O Tannebaum, Oh, Christmas Tree, and Maryland my Maryland are all the same music. I listed the later lyrics applied to the song in each case – Maryland my Maryland post-dates O Tannenbaum and What Child is This postdates Greensleeves.
It could be just that I’m far more familiar with them - but I like the American versions better. To me, the US “Away in a Manger” sounds more like a lullaby than the UK one (which is how I think of that song) and the US “O Little Town” feels more contemplative than the UK one. The feeling of the music goes better with the words.
Yep, each to his own. I know and like “Carol”, but you will have to prise “Noel” from my cold dead hands. Also I was born and bred to “Forest Green” and consider it far more singable than that American… thing. But Walford Davies’s arrangement is lovely if you have a choir to perform it (and a tenor for the recitative).
I’m not sure if you’d consider it a “carol”, but “Come, Thou Long-Expected Jesus” has several common melodies.
This page (autoplaying MIDI warning) lists just some of them, and doesn’t include Jefferson, the most common one in Lutheran Hymnals. Checking Youtube I was surprised that Hyfrydol seems to be the popular modern choice.
I’m glad, albeit disappointed, that you cleared that up for me. I knew that “Midnight Clear” was written by Arthur Sullivan (of Gilbert & …), but not that his version wasn’t the one sung in the US. I’d always considered it by far one of his richest melodies. Now-- Well, always better to know the truth.
I don’t understand your point. The lyrics of any of those songs can be sung to the melodies of all the others (admitted, sometimes with a bit of necessary tucking…). Therefore the melodies are interchangeable. What am I missing?
The tune to which Americans sing O Tannebaum is better known in Britain as the socialist anthem, The Red Flag, traditionally sung at the end of the annual Labour Party conference. (Although it bears very little relation to what the Labour Party actually stands for these days.)
Personally, I cannot hear O Tannebaum without thinking of cowards flinching, traitors sneering, and “our martyr’d dead.”
The wikipedia article on that is not precisely accurate, I think, because the tune for Angels from the Realms of Glory as generally sung in UK/Aus is just a touch different from Angels we have heard on high (in the former, the four lines are identical save for the last note - in the latter, the second and fourth lines have a different 3-note ending)
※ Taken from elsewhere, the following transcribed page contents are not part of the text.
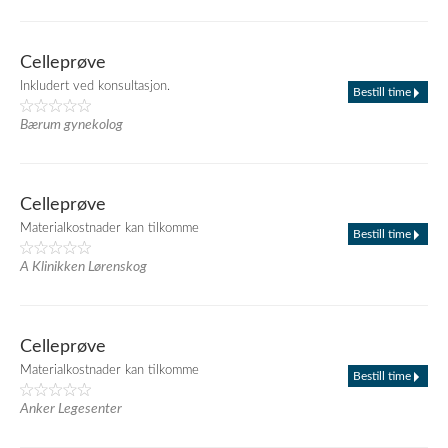
Celleprøve
Inkludert ved konsultasjon.
Bestill time
Bærum gynekolog
Celleprøve
Materialkostnader kan tilkomme
Bestill time
A Klinikken Lørenskog
Celleprøve
Materialkostnader kan tilkomme
Bestill time
Anker Legesenter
Angels we have heard on high was never heard over here until the last five years or so, btw (we always sang “Realms” instead) and I find it almost unbearably excruciating in an uncanny valley so-close-but-just-not-right kind of way. The fact that it’s usually pop stars putting up souped up versions of it that you hear, rather than proper choirs, doesn’t help.
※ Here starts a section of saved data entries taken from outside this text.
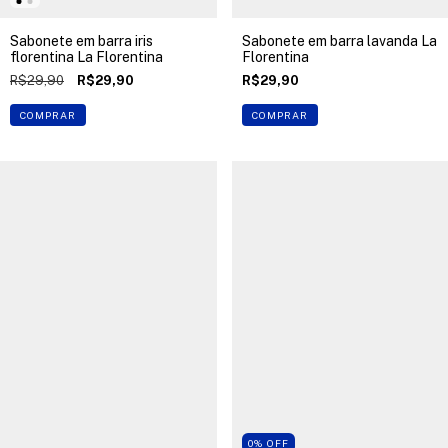
Sabonete em barra iris
Sabonete em barra lavanda La
florentina La Florentina
Florentina
R$29,90
R$29,90
R$29,90
COMPRAR
COMPRAR
0
%
OFF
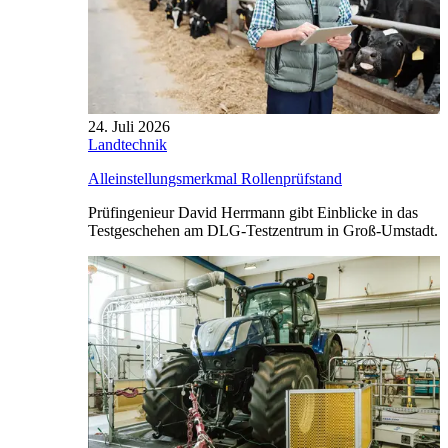
24. Juli 2026
Landtechnik
Alleinstellungsmerkmal Rollenprüfstand
Prüfingenieur David Herrmann gibt Einblicke in das
Testgeschehen am DLG-Testzentrum in Groß-Umstadt.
I have also hear the other tune for “Realms” sung, but not often.
In Aus, I hear both tunes to “O Little Town” in nearly equal proportions. I prefer “Forest Green” myself, but the other tune has a lovely descant in the last verse. Heard the US “Away in a manger” occasionally, but the UK one is more popular.
I have also heard “Love Divine” sung to a wide variety of tunes, only one of which (Hyfrydol) I can find in my hymn book. Interestingly, the tune there actually labelled “Love Divine” is one I’ve never heard at all.
For several years I’ve attended a Christmas Eve service at an Episcopal church in NY. In order to make as many people happy as possible we sing 2 verses to Forest Green and 2 verses to St. Louis.
Until then I had only been familiar with the St. Louis tune. Forest Green is in my church’s hymnal with entirely different words.